• [TEXTO PROPORCIONADO]
--- --- ---
Rachel Kushner, The Flamethrowers (Nueva York: Scribner, 2013). 384 páginas.
Tenemos un piano
en casa, en el que mi mujer toca algún que otro vals y otras piezas de tono más
bien melancólico, que es el que nos va. Hace unas semanas busqué en internet la
partitura de ‘Perfect Day’ para que la interprete y así me alegre un poquito la
tarde, incluso aunque a ella le resulte bastante difícil y se atasque a veces.
Esto viene a cuento de que en la página 268 de The Flamethrowers, Kushner menciona este temazo de Lou Reed como la
música que emite la radio clandestina tras un comunicado desde la casa a la que
ha llegado la protagonista en compañía de Gianni, tras la traición de su novio
Sandro. Puedes ponerte la música como acompañamiento, si es que te decides a invertir
un par de minutos de tu tiempo en seguir leyendo.
Las desmedidas alabanzas que recibió esta novela (la segunda de Kushner; Telex from Cuba, la primera, todavía no
ha caído entre mis manos) son precisamente eso: desmedidas. Es ciertamente una
narración inusual, bastante disimilar de lo acostumbrado en los EE.UU., pero
para mi gusto está una pizca deslavazada en el arranque. Me costó horrores
conectar con la novela (no con la trama, que no es en absoluto enrevesada).
Una joven de
Nevada (Reno funciona como apodo de la protagonista) con aspiraciones
artísticas se traslada a Nueva York. El verdadero arte, nos dice, entraña
riesgos. Hacer amigos en la Gran Manzana no es tan fácil, y Reno aprovecha la
más mínima oportunidad para acercarse a los círculos y grupos de artistas más
en boga. Entre ellos está un italiano casi dos décadas mayor que ella, un tal
Sandro Valera, rico heredero de una ficticia famiglia propietaria de una enorme fábrica de neumáticos y
motocicletas. Sandro le consigue una moto a Reno para que pueda correr en las
salinas de Bonneville y luego fotografiar los dibujos que deje la moto en la
blanquísima superficie de las salinas. ¿Arte terrestre?
--- --- ---
• [SECCIÓN DE DATOS]
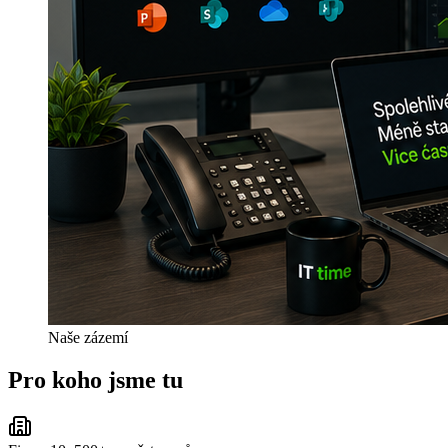
Naše zázemí
Pro koho jsme tu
--- --- ---
• [TAREA]
Por favor, convierte en una lista breve el párrafo de la reseña de The Flamethrowers que empieza con «Una joven de Nevada». Conserva sus datos principales.

• [SOLUCIÓN]
- Una joven de Nevada con aspiraciones artísticas, apodada Reno, se traslada a Nueva York.
- Se afirma que el verdadero arte entraña riesgos.
- Como hacer amigos allí no es fácil, Reno aprovecha cualquier oportunidad para acercarse a los círculos de artistas de moda.
- Entre ellos está Sandro Valera, un italiano casi dos décadas mayor que ella. Es el rico heredero de una familia ficticia dueña de una enorme fábrica de neumáticos y motocicletas.
- Sandro le consigue una moto para correr en las salinas de Bonneville y fotografiar los dibujos que la moto deje en su superficie blanquísima, lo que plantea si se trata de arte terrestre.